The revenues in the 3rd quarter improved to $39 million (compared to $29,3 million in the 2nd. quarter) due to improved utilization on existing vessels, new vessel deliveries and improved rates. The Company's operating expenses were $9,2 million ($9,1 million). EBITDA was $28,7 million ($19,0 million), EBIT was $24,8 million ($15,3 million). Financial items were negative $ 7,9 million (negative $2,4 mill.) mainly due to unrealized currency losses due to NOK loans. Net result after taxes $16,9 million ($12,9 million) or $0,13 per share.
In the 3rd quarter, the Company took delivery of 3 newbuildings and acquired three additional newbuilding contracts for two AHTS vessels to be delivered from Jaya Shipbuilding in Singapore and one PSV to be delivered from Karmsund Shipyard, Norway. Deep Sea Supply has currently 15 vessels in operation and 16 newbuilding contracts at shipyards in Norway, Singapore and India.
In order to optimize return on existing equity, the Board of Directors suggests a distribution to shareholders for the 3rd quarter of $0,40 per share. Such distribution to shareholders will be made after a sale and leaseback transaction entered into with Ship Finance International Ltd., which will generate approximately $50 million of excess cash after payment of existing debt.

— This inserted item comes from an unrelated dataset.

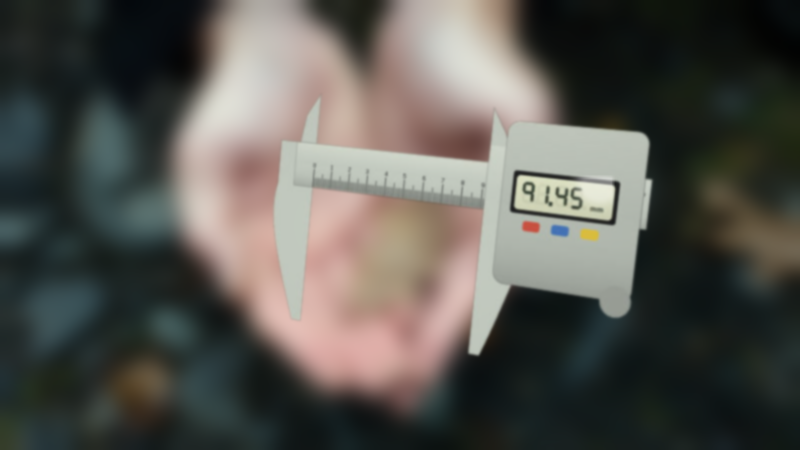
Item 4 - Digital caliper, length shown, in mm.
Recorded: 91.45 mm
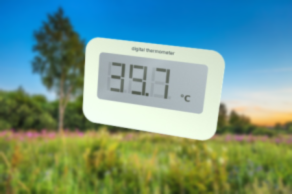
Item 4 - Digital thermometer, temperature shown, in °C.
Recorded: 39.7 °C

The distribution is subject to approval by the Shareholders' Meeting and from Cyprus authorities (as our distribution of dividend is made by a reduction in the Company's share premium reserve)
The impact from new vessels delivered, improved rates on charter contracts and an expected strong spot market in the North Sea should provide for a continued strong financial performance from Deep Sea Supply also in the 4th quarter of 2007. Market consensus is that the current market will remain strong for the next 2-3 years.